不够,她的方子只有粗略的估计,需要至少十株临风冬草试药。
“十株。”她给楚少歌传音。
楚少歌接收,立刻去挖。
十几株临风冬草脱壁,崖壁石块裂了一小片,扑簌簌往下落。
楚少歌一手玉铲临风冬草,一手攀着岩壁,还是尽量用玉铲那只手去接碎石。
可碎石终究太碎,不用术法,他和萧潇两双手是远远不够的。
石块磕磕巴巴滚下去,声音不大,但这里和雷魈鸟的洞穴已经近乎咫尺。
翅膀扇动的声音传来,路拾一在他们听见之前,立刻掐动法诀,凝冰砸开火链。
“快跑!”
她两个字喊出,雷魈鸟已经从洞穴中探出头来,蓝色的眼睛如同深海遗失的眼泪,在深谷之中密密麻麻,锁定了他们。
一阵尖锐、凄厉的啸声在谷内回响,雷魈鸟钻出洞穴,扇动着可引雷的白羽,直冲向四人。
火链破开的路拾一用水盾垫脚,几步翻身跳上崖顶。
再一回头,只见落后的楚少歌和萧潇被两只雷魈鸟抓住肩侧,刀刃般的爪子陷进肉里,一个用力,将两人甩的远离落脚点,失去重心向下掉去。
“来!”
楚少歌率先一步召出木鸢踏在脚下借力。
“木与金行,借灵斩之。”
萧潇提剑斩向崖壁,剑意生出藤蔓,她借着藤蔓荡向崖壁。
雷魈鸟展翅,在深谷之中来回穿过,六只眼睛紧盯着两人,爪刃不停攻向两人。
只是两个呼吸之间,藤蔓已经不能承受萧潇的重量,可她正在挥剑阻挡雷魈鸟啄向她眼睛的尖喙,根本顾不上这边。
路拾一立刻翻身跳了下去,“水盾。”
“路拾一!”盛子穆试图拉住她。
水盾在她和萧潇脚下凝聚,被踩了之后立刻碎成一块块落下去。
路拾一立刻再凝。
反正灵力够用。
她在空中躲避雷魈鸟的攻击,还要时时留意两个人的状况,凝出水盾来给两人借力,不至于让他们掉进湖里喂灵兽。

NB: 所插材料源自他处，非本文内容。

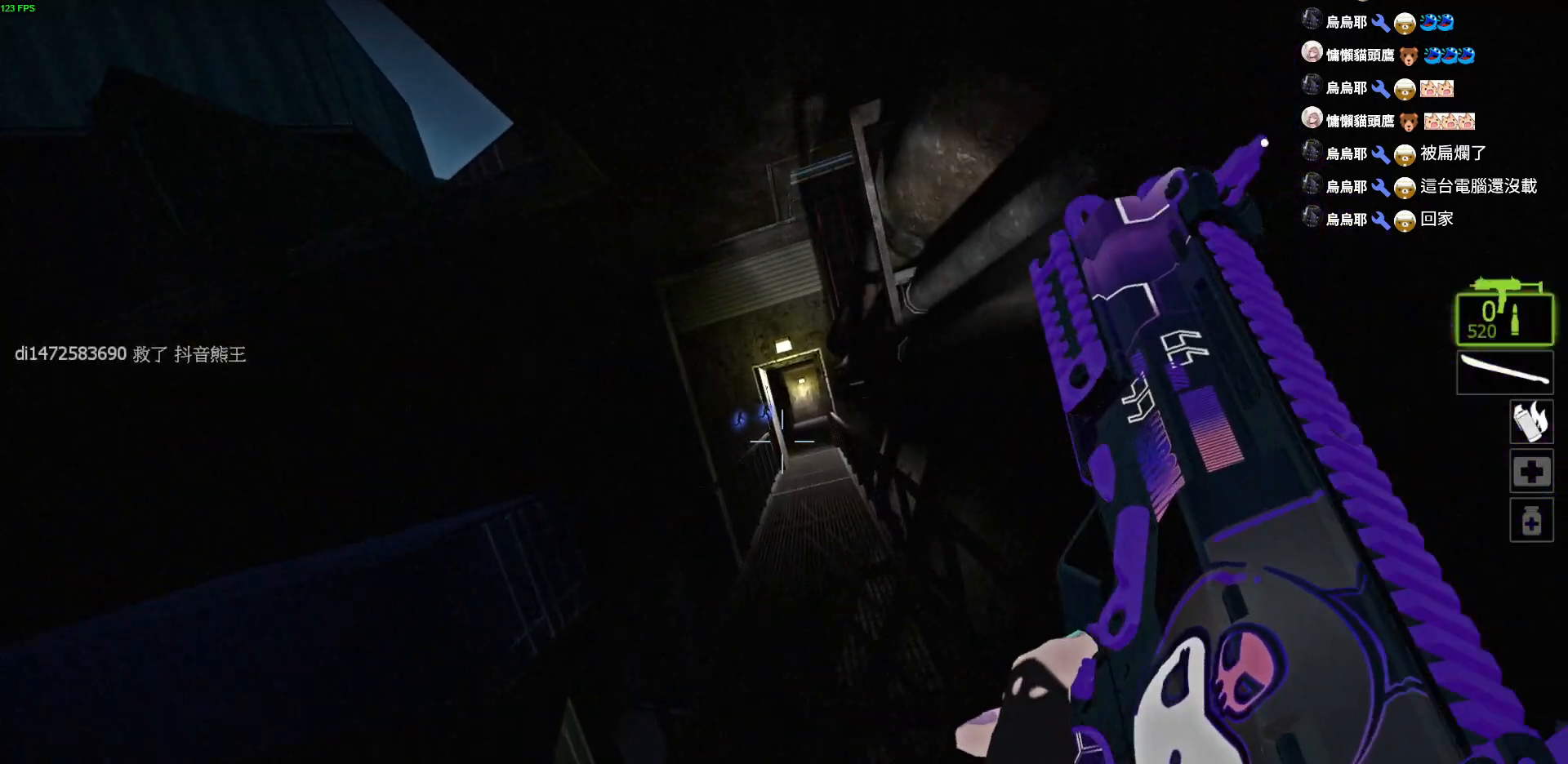
{"keys": ["a", "w"], "events": [[67, "d", "up"], [217, "w", "down"]]}
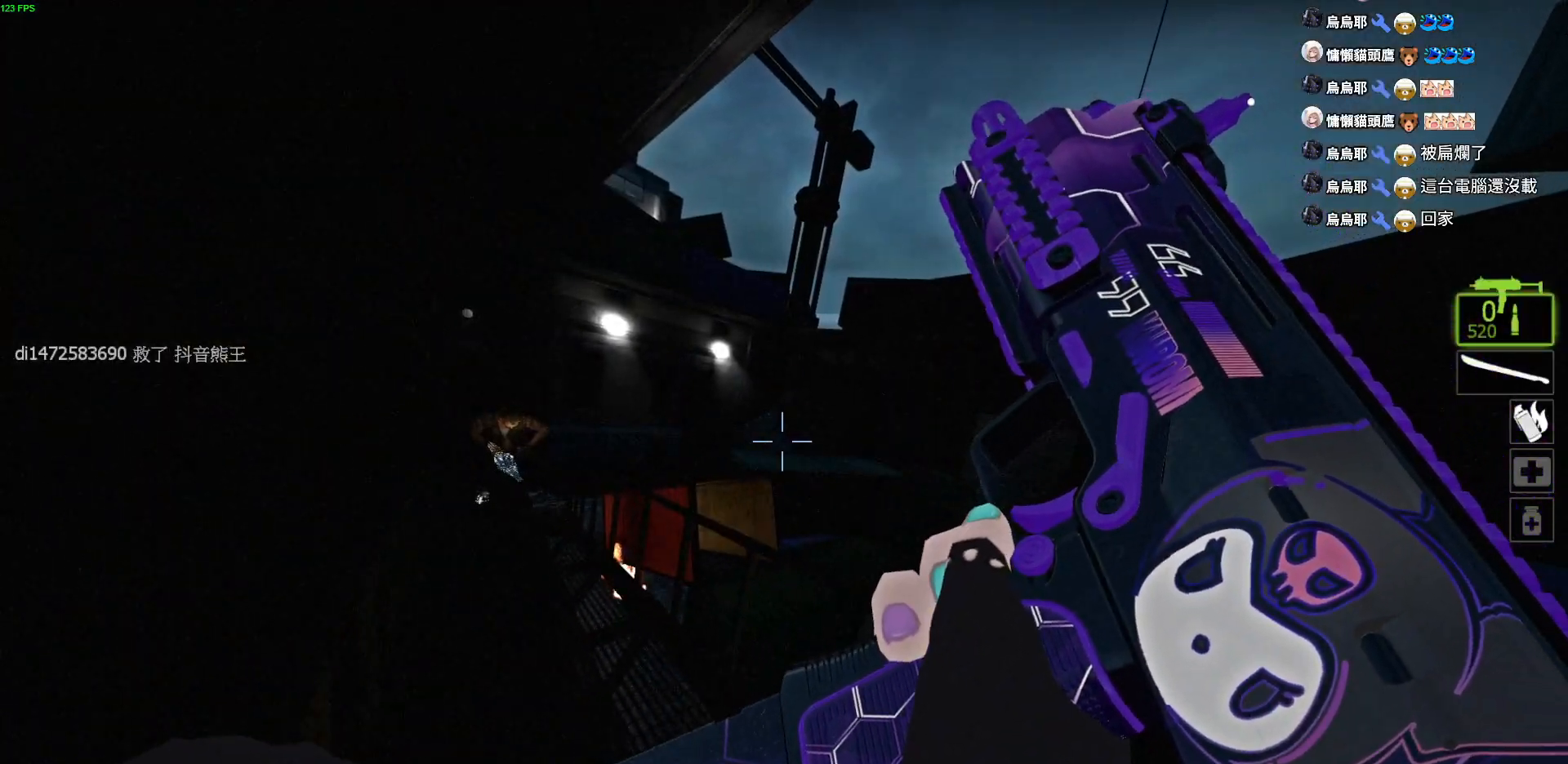
{"keys": ["a", "w"], "events": []}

其间路拾一偶有顾不上,盛子穆在崖顶替她查漏补缺,用火链给萧潇借力。
十几秒回去,路拾一避开雷魈鸟爪子的间隙,突然听见某一只雷魈鸟发出桀桀声,仿佛窥伺在暗处的恶人的笑声,路拾一偏头去看,那只雷魈鸟六只蓝色的眼睛变成了粉白色。
下一秒,那只粉白色眼睛的雷魈鸟直飞到三人头顶,百片白羽背靠日光熠熠生辉。
一只雷魈鸟召雷会引起雷魈鸟聚众召雷。
路拾一心中警铃大作,摁在乾坤袋上的左手瞬间动了,喝道:
“九道刃!”
九道刃从紫纱乾坤袋中飞出,轻盈的仿佛飘落的樱花,却凌厉的破开了空中一切障碍,直直刺向粉白色眼睛的雷魈鸟。
那个曾无数次给路拾一切菜、雕玩偶的先天灵宝,在雷魈鸟身侧划过,破开皮肉,顷刻之间擦出无数条痕迹,每一片都不见血。
忽然,被擦过的脖子骤然向后歪去,于是鲜血在空中齐齐炸开,四分五裂的雷魈鸟碎片和鲜血一起哗啦啦地淋了下来。